### What to work on
Please count the lines in the rows below that contain the string "notes", and give only that number.

### Extracted material
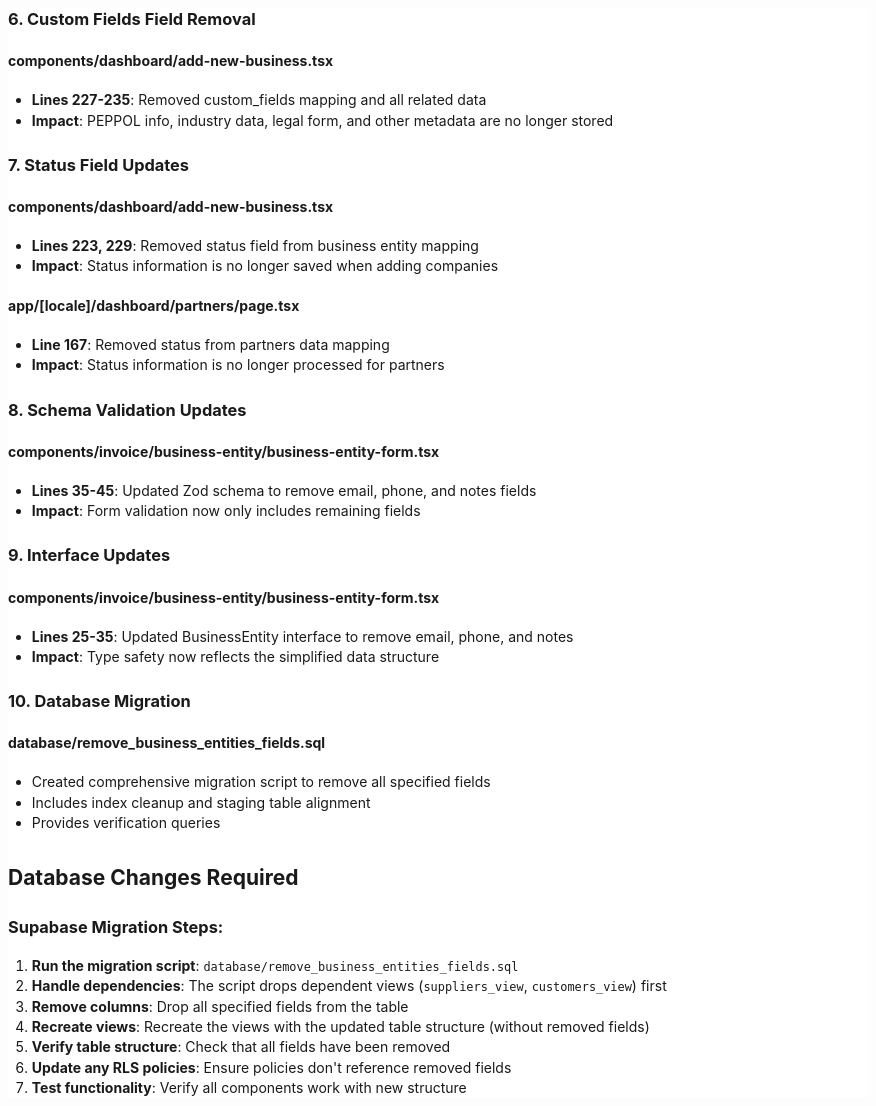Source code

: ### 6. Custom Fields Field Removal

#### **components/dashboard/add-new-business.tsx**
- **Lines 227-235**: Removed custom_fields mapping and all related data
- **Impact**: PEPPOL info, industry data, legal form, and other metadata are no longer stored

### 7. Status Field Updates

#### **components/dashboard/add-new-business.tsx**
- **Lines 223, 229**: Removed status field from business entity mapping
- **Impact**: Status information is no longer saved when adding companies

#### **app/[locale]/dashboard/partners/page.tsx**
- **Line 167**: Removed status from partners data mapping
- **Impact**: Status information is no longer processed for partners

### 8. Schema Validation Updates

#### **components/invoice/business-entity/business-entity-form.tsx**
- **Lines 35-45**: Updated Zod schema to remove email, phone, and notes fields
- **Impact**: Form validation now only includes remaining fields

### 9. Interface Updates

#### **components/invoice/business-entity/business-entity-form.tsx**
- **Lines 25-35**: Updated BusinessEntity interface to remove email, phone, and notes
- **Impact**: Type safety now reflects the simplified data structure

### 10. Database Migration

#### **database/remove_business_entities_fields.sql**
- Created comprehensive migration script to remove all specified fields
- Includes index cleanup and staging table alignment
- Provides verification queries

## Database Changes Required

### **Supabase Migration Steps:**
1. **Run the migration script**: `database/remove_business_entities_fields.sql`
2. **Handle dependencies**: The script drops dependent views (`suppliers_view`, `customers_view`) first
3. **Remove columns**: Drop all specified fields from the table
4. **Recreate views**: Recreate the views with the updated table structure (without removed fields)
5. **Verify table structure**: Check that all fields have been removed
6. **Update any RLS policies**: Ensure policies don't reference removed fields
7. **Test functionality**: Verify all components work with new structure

### Exercise response
2